• _課題内容_:
温泉の湯温についての文章のうち、「長湯向きで、景色や湯音を楽しむのに最適です。」から「足先から慎重に入り、全身が浸かった瞬間の達成感は格別です。」までの部分を、両端の語句も含めて一字一句違えずに書き写してください。

温泉地に行くとよく見かけるのが
「源泉かけ流し 44℃」
「ぬる湯 38℃」
「高温注意 46℃」
といった、温度違いのお湯たち。
初めての温泉地では、湯船の前で立ち止まり、
(…これは入れる温度か?)
と湯面をじっと見つめる時間が発生します。
これも温泉旅の大事な儀式です。
ぬる湯派(37〜39℃)
ぬる湯は、温泉から「どうぞごゆっくり」と言われているよう。
肩まで浸かっても息が苦しくならず、気づけば30分。
長湯向きで、景色や湯音を楽しむのに最適です。
ただし快適すぎて、
「そろそろ出ようかな」
という気持ちがなかなか湧いてきません。
標準派(40〜43℃)
いわゆる「日本人が一番落ち着く温度」。
入った瞬間、
「ああ…これこれ」
と声が漏れるゾーンです。
身体がじんわり温まり、湯上がり後もポカポカ。
長湯と短湯のバランスが良く、人が集まりやすい温度帯です。
高温派(44℃以上)
高温湯は、もはや修行。
足先から慎重に入り、全身が浸かった瞬間の達成感は格別です。
先客が46°Cのお湯に平然と浸かっていると、
(この人、只者じゃない....)
と密かに尊敬してしまいます。
短時間でも芯から温まり、外気に当たった瞬間が最高。
ただし無理は禁物。温泉は勝負ではありません 😅
結局、温泉地に湯船がいくつもあるのは、“正解”を決めるためではなく、
“選ぶ楽しさ”を用意してくれているのかもしれません。

• _一覧_:
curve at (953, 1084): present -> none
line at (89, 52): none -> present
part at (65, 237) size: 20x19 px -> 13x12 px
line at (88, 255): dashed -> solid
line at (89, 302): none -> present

• _回答_:
長湯向きで、景色や湯音を楽しむのに最適です。
ただし快適すぎて、
「そろそろ出ようかな」
という気持ちがなかなか湧いてきません。
標準派(40〜43℃)
いわゆる「日本人が一番落ち着く温度」。
入った瞬間、
「ああ…これこれ」
と声が漏れるゾーンです。
身体がじんわり温まり、湯上がり後もポカポカ。
長湯と短湯のバランスが良く、人が集まりやすい温度帯です。
高温派(44℃以上)
高温湯は、もはや修行。
足先から慎重に入り、全身が浸かった瞬間の達成感は格別です。